Abstract
The contribution of epigenetic variation to phenotypic variation is unclear. Imprinted genes, because of their strong association with epigenetic modifications, represent an opportunity for the discovery of such phenomena. In mammals and flowering plants, a subset of genes are expressed from only one parental allele in a process called gene imprinting. Imprinting is associated with differential DNA methylation and chromatin modifications between parental alleles. In flowering plants imprinting occurs in a seed tissue – endosperm. Proper endosperm development is essential for the production of viable seeds. We previously showed that in Arabidopsis thaliana intraspecific imprinting variation is correlated with naturally occurring DNA methylation polymorphisms. Here, we investigated the mechanisms and function of allele-specific imprinting of the class IV homeodomain-Leucine zipper (HD-ZIP) transcription factor HDG3. In imprinted strains, HDG3 is expressed primarily from the methylated paternally inherited allele. We manipulated the methylation state of endogenous HDG3 in a non-imprinted strain and demonstrated that methylation of a proximal transposable element is sufficient to promote HDG3 expression and imprinting. Gain of HDG3 imprinting was associated with earlier endosperm cellularization and changes in seed weight. These results indicate that epigenetic variation alone is sufficient to explain imprinting variation and demonstrate that epialleles can underlie variation in seed development phenotypes.
Author Summary The contribution of genetic variation to phenotypic variation is well-established.

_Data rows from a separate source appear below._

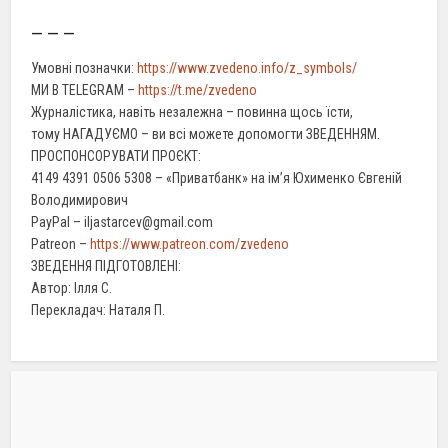
– – –
Умовні позначки:
https://www.zvedeno.info/z_symbols/
МИ В TELEGRAM –
https://t.me/zvedeno
Журналістика, навіть незалежна – повинна щось їсти,
тому НАГАДУЄМО – ви всі можете допомогти ЗВЕДЕННЯМ.
ПРОСПОНСОРУВАТИ ПРОЄКТ:
4149 4391 0506 5308 – «Приватбанк» на ім’я Юхименко Євгеній
Володимирович
PayPal – iljastarcev@gmail.com
Patreon –
https://www.patreon.com/zvedeno
ЗВЕДЕННЯ ПІДГОТОВЛЕНІ:
Автор: Ілля С.
Перекладач: Наталя П.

By contrast, it is unknown how frequently epigenetic variation causes differences in organismal phenotypes. Epigenetic information is closely associated with but not encoded in the DNA sequence. In practice, it is challenging to disentangle genetic variation from epigenetic variation, as what appears to be epigenetic variation might have an underlying genetic basis. DNA methylation is one form of epigenetic information. HDG3 encodes an endosperm specific transcription factor that exists in two states in A. thaliana natural populations: methylated and expressed and hypomethylated and repressed. We show that pure epigenetic variation is sufficient to explain expression variation of HDG3 – a naturally lowly expressed allele can be switched to a higher expressed state by adding DNA methylation. We also show that expression of HDG3 in strains where it is normally hypomethylated and relatively repressed causes a seed development phenotype. These data indicate that naturally circulating epialleles have consequences for seed phenotypic variation.